Why Three Nucleotides?

An interesting question is why three nucleotides are expanded, rather than two or four or some other number. Dinucleotide repeats are a common feature of the genome in general, as are larger repeats (e.g. VNTRs - Variable Number Tandem Repeats). One possibility is that repeats that are not a multiple of three would not be viable. Trinucleotide repeat expansions tend to be near coding regions of the genome, and therefore repeats that are not multiples of three could cause frameshift mutations. If the frameshift mutations altered the expression of developmentally obligatory pathways, then non-trinucleotide repeats may be masked by developmental lethality.

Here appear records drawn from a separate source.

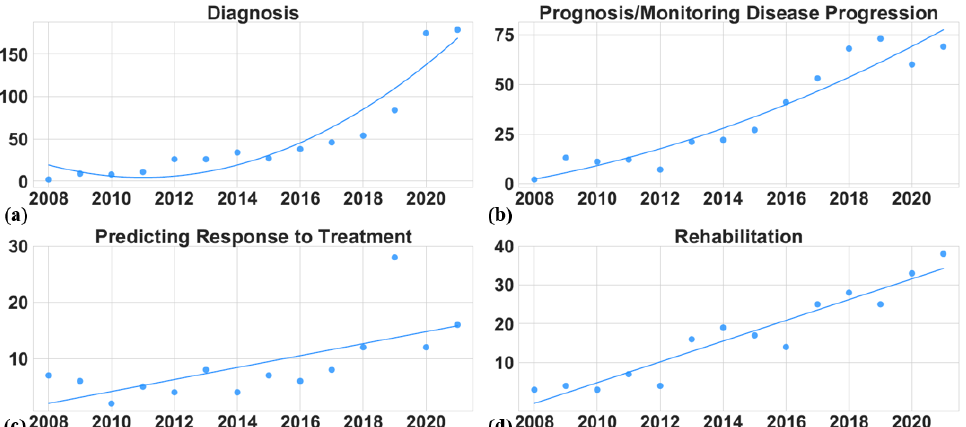
Figure 6. The number of research publications (2008–2021) divided by PD application area: ( a ) pub- lications about diagnosis, ( b ) publications about prognosis and monitoring, ( c ) publications about predicting patient responses to treatments, and ( d ) publications about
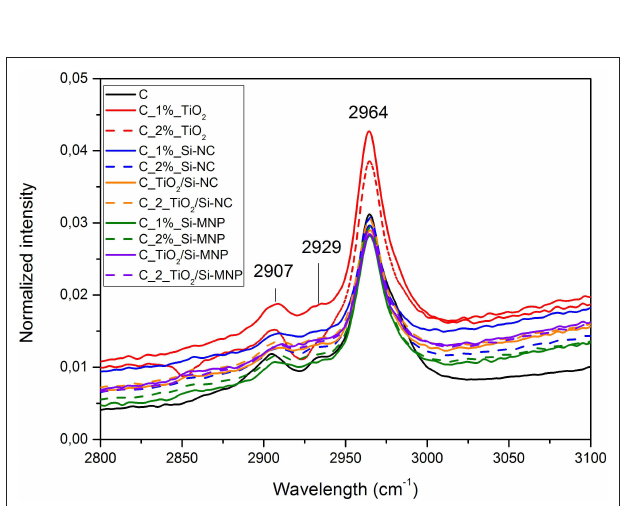
FIGURE 3 | Infrared spectra of all the coatings loaded with the different nanoparticles in the range between 2,800 and 3,100 cm − 1 .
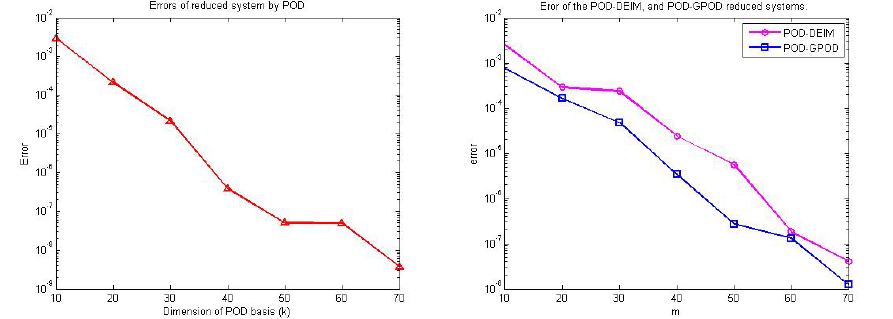
Figure 6. [Test 2] Average error plot of the approximation the POD, POD-DEIM, and POD-GPOD reduced systems with dimension of DEIM or nonlinear basis m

Mutations of 3 base pairs, on the other hand, do not cause a catastrophic frameshift mutation, and unless a stop codon (TAG, TAA, TGA) is the triplet that is added to the gene - which would in almost all cases render the protein coded for useless - a trinucleotide addition to a gene can have no effect at all on the protein, can cripple the protein, or sometimes can make it work even better than it used to. The overwhelming number of mutations are not beneficial, and this article is testimony to the severely detrimental effects trinucleotide additions to the genome can produce. Still, 3 (and multiples of 3) nucleotide expansions to a coding region of the genome are at least somewhat less likely to be detrimental to an organism as a maximum of two amino acids will be affected, and the reading frame otherwise maintained the same.